Die Idee einer „Atomwaffenfreien Zone“ faszinierte die Linke seit Jahrzehnten. Auch ich war von dieser Idee begeistert, nicht zuletzt, weil sie zuerst im Jahr 1957 von von Adam Rapacki, damaligem Außenminister von Polen, im sogenannten „Rapacki-Plan“ vorgeschlagen wurde. Nur war damals Polen eine Provinz des sowjetischen Imperiums. Und leider war der Plan einer demilitarisierten Zone von Deutschland, der DDR und Polens, die später auch noch die Tschechoslowakei umfassen sollte, nur ein später Ausdruck der Stalin’schen Politik mit dem Ziel, Deutschland aus der Westbindung herauszulösen. Also hatte die Sache einen Pferdefuß.
Im den Jahren des Protestes gegen die Nachrüstung, das war also 1980ff., spielte die Idee einer atomwaffenfreien Zone eine wichtige Rolle. Die Idee war einfach zu schön. Denn es war damals allen klar, daß im „Verteidigungsfall“ alles zerstört wurde, was man verteidigen wollte in Deutschland und drumherum. Darum setzte man der Logik der abgestuften Vernichtung die Logik der atomwaffenfreien Zone oder atomwaffenfreien Welt entgegen. Das funktioniert jedoch nur, wenn alle mitmachen und ehrlich sind. Dieses wiederum war damals bei den Sowjets und heute bei den Russen nicht uneingeschränkt der Fall.
In den Jahren nach 1980 mußte ich lernen, daß es nicht nur bei der Abschreckung Paradoxa gibt, sondern auch bei der Abrüstung. Die Idee, zunächst aufzurüsten, um dann kräftig abzurüsten, hat dann funktioniert. Der INF-Vertrag verbannte im Jahr 1957 hatte Beseitigung aller land- und seegestützten Mittelstreckenraketen zwischen 500 km und 5500 km Reichweite zur Folge. Also sogar mehr, als der Traum einer atomwaffenfreie Zone versprach. Mit diesem Vertrag war auch eine zentrale Bedingung erfüllt, die die Friedliche Revolution in Polen, der DDR und anderen Sowjet-Satellitenstaaten ermöglichte. Für mich war das eine Lektion in Politik.
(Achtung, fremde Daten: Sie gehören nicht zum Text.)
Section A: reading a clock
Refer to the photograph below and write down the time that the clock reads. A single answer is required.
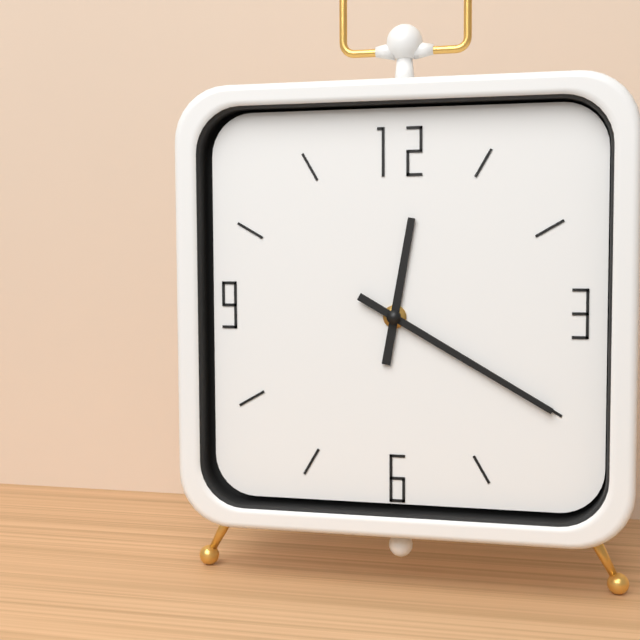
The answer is 12:20
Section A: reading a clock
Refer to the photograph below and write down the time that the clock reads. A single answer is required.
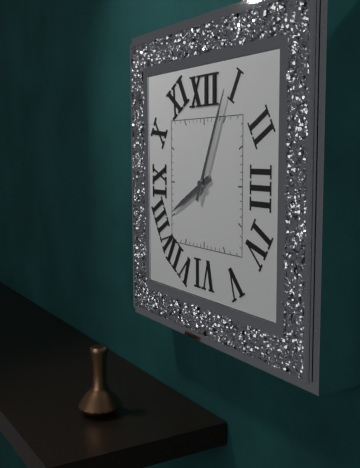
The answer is 8:04
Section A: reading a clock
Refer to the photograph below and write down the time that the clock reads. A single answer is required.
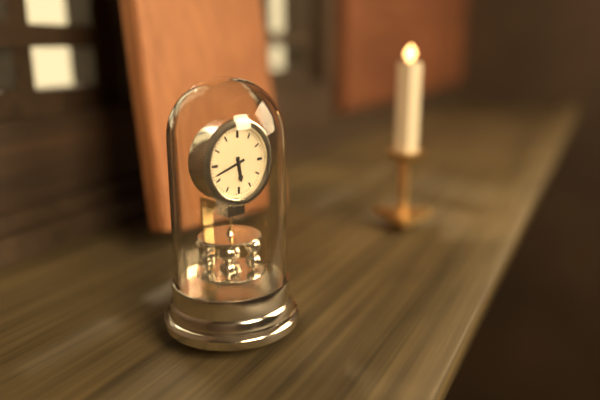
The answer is 5:42
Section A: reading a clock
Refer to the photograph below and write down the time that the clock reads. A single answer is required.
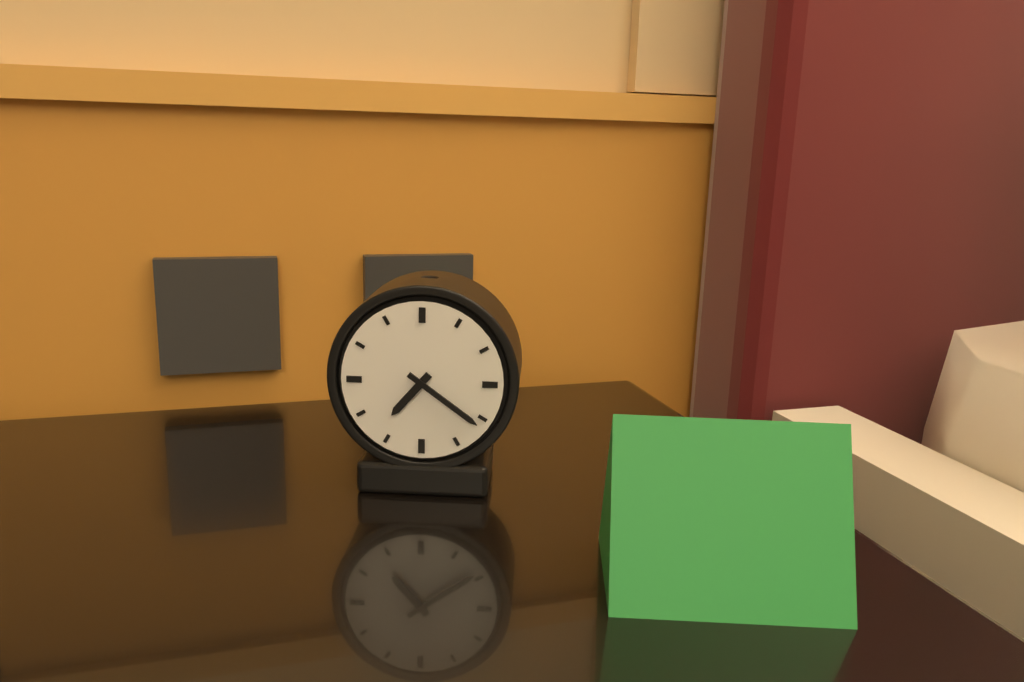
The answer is 7:21
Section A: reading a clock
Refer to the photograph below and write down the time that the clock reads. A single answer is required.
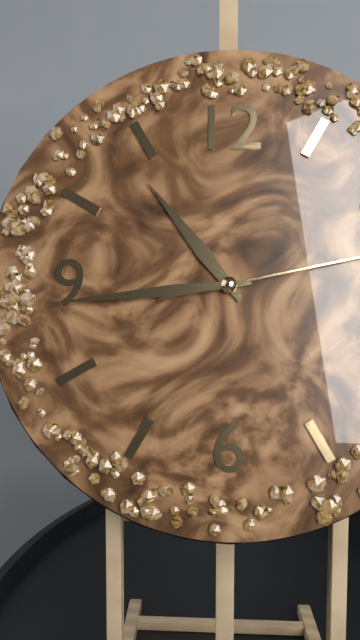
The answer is 10:44
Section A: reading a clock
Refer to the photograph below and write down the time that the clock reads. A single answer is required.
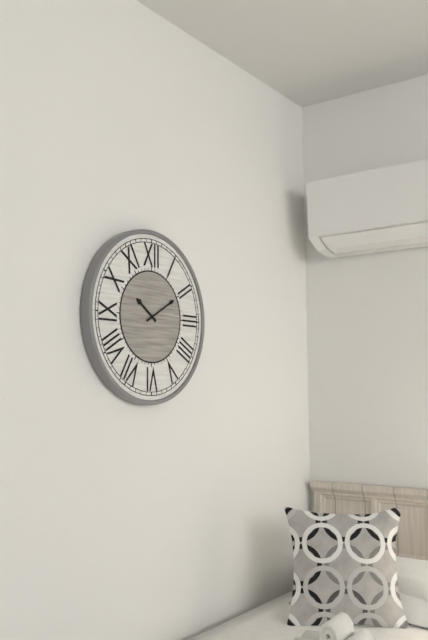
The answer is 10:10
Und nun fällt der Fraktionsvorsitzende im Bundestag und der Co-Vorsitzende der SPD ganz atavistisch wie Linke eben so sind, in die Muster des vergangenen Jahrhunderts zurück. Mit manchen Ideen fällt die Linke ja sogar zwei Jahrhunderte zurück, aber damals gab es noch keine Atomwaffen.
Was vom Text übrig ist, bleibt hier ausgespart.